The club have had a fee accepted for Everton striker Jelavic, thought to be a club record, and hope to tie up the deal imminently and have opened talks with West Brom over Republic of Ireland forward Long.
He would also command a figure around or above Hull's previous high of £5.25million for Tom Huddlestone and if both deals come off Allam would have sanctioned a new era of spending at the KC Stadium.
Despite saving Hull from financial oblivion and overseeing their promotion to the top flight, he has made himself a controversial figure in East Yorkshire by announcing his intention to ditch the historic Hull City AFC identity in favour of his preferred 'Hull Tigers'.
The matter is currently being assessed by the Football Association, but while fans still chant their opposition to Allam's proposals at matches, Bruce is focusing on the support the Egyptian businessman has given him.
"There is a lot of nonsense over a name change.

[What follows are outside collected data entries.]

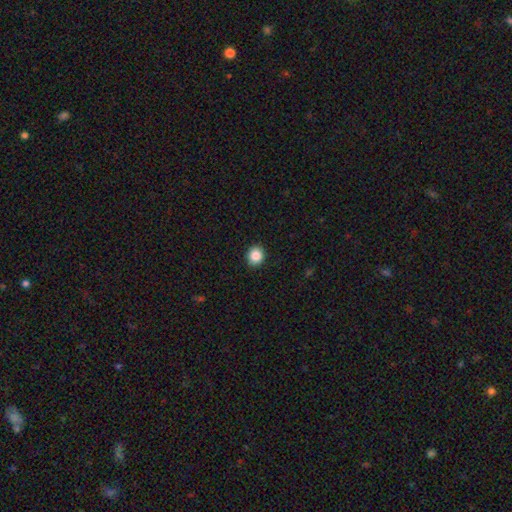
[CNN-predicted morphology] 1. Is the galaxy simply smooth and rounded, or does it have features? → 87% smooth, 9% star or artifact, 4% featured or disk.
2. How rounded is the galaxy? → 80% round, 19% in between, 1% cigar-shaped.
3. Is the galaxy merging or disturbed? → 91% none, 6% minor disturbance, 2% major disturbance, 1% merger.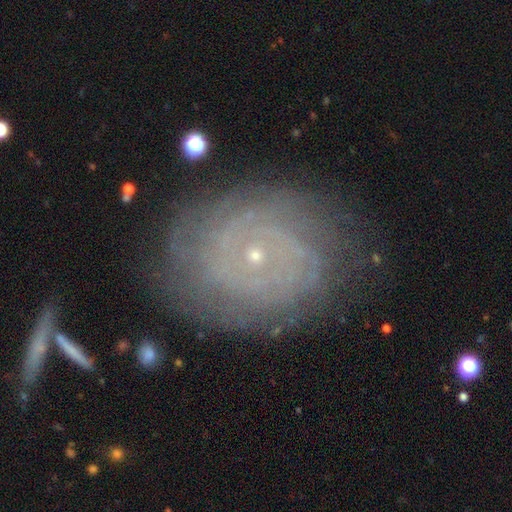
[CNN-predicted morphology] Overall: featured or disk (81%). Edge-on disk: no (97%). Bar: no (82%). Spiral arms: yes (94%). Spiral arm count: can't tell (38%; 2 16%). Spiral winding: tight (83%). Bulge size: small (88%). Merging: none (77%).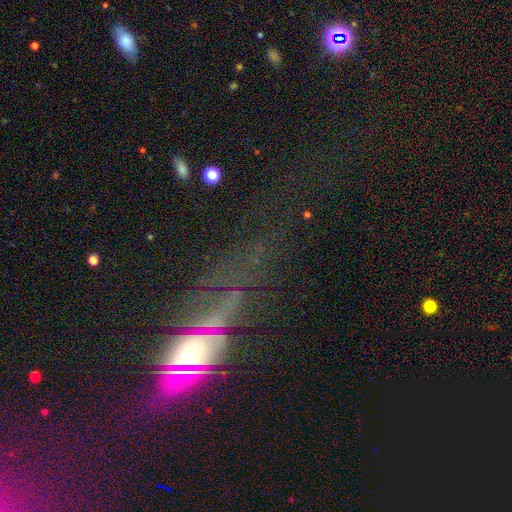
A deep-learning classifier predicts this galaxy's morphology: Smooth or featured? Predicted: star or artifact (p=0.41).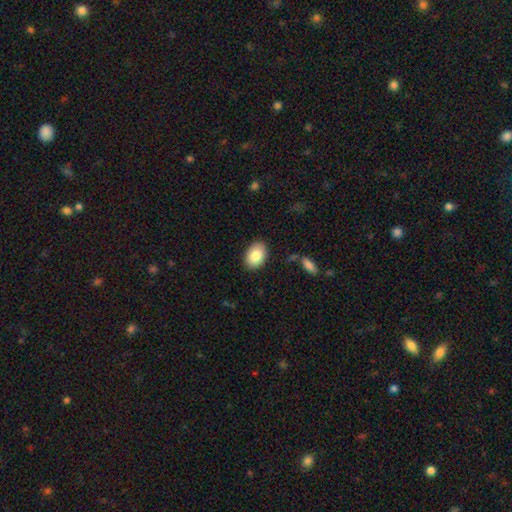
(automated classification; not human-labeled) Morphology: type=smooth (84%); roundness=in between (86%); merging=none (86%).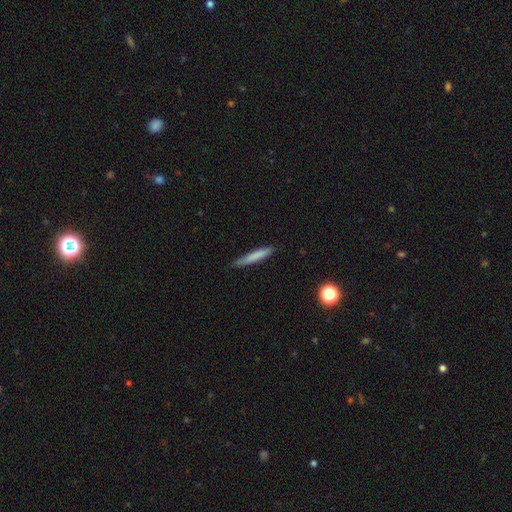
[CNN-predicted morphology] Overall: smooth (76%). How rounded: cigar-shaped (94%). Merging: none (82%).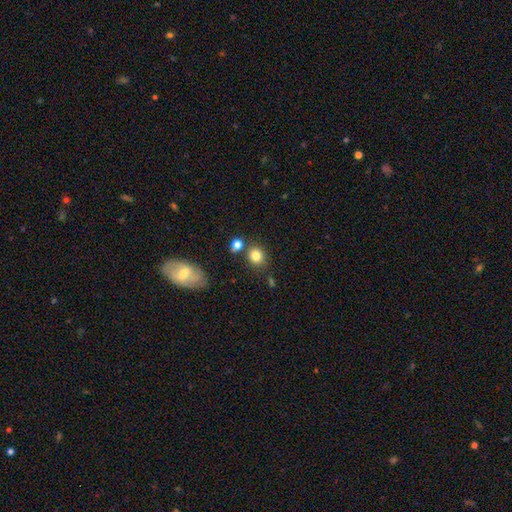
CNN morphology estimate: This appears to be a smooth galaxy with no disk features (81%) that is round (74%). Merging: none (72%).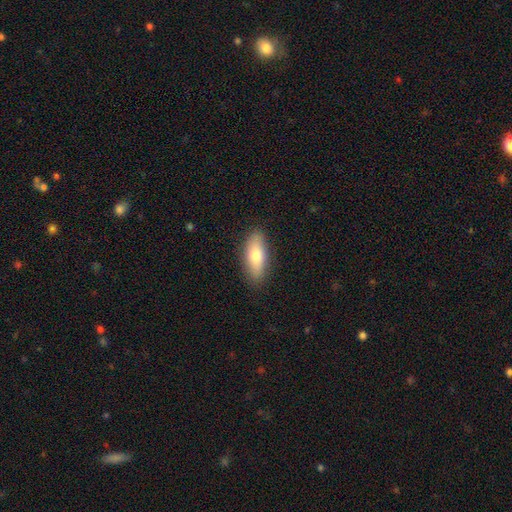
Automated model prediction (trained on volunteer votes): smooth-or-featured: smooth: 74% | featured or disk: 20% | star or artifact: 6%
  how-rounded: in between: 77% | cigar-shaped: 20% | round: 3%
  merging: none: 87% | minor disturbance: 10% | major disturbance: 2% | merger: 1%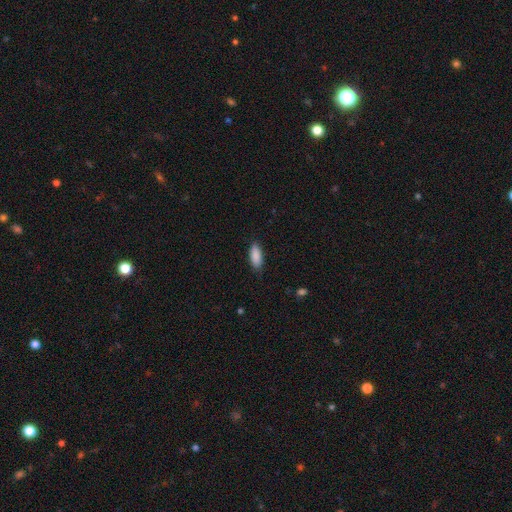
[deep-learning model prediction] Q: Smooth or featured?
A: smooth (90%); runner-up: star or artifact (6%)
Q: How rounded?
A: in between (82%); runner-up: cigar-shaped (16%)
Q: Merging?
A: none (85%); runner-up: minor disturbance (12%)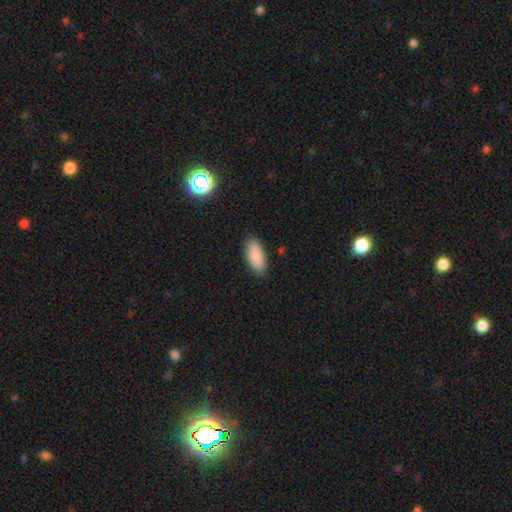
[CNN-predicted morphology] smooth-or-featured: smooth: 88% | star or artifact: 6% | featured or disk: 6%
  how-rounded: in between: 87% | cigar-shaped: 12% | round: 2%
  merging: none: 86% | minor disturbance: 11% | major disturbance: 2% | merger: 1%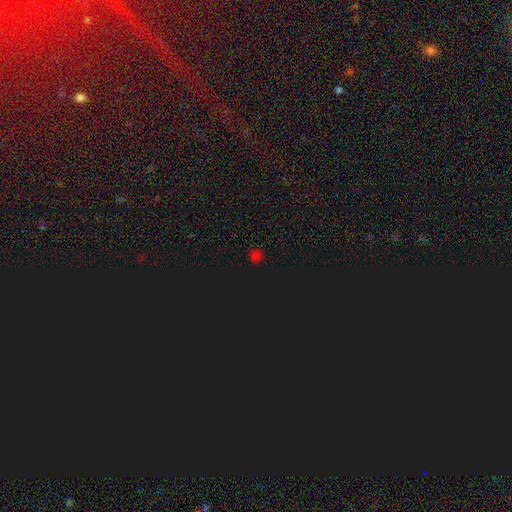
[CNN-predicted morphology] This is possibly a smooth galaxy (49%). Merging: clearly none (87%).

For me the chairman has not only rescued the club but has signalled his intent to say 'we want to try to stay here'," said Bruce.
"He wants his club in the Premier League and he is trying to back me as much as he can. The outside world talk about us in the wrong vein, like he is someone who has come in and doesn't understand.
"He's been here for 45 years and wants the community of Hull to have a Premier League team.
"He's put a lot of money in to back that so everyone should be delighted he is the chairman. I've certainly enjoyed working for him and trying to do some business shows you what we are and what we are trying to be."
Asked if the pursuit of Jelavic and Long represented a risk, Bruce responded: "Everything is a gamble but what I've always said is that we never want to put the club in a financial mess.
"With the size of the money invested in the Premier League these days, the chairman has put his money where his mouth is and one thing he won't do is put the club in distress."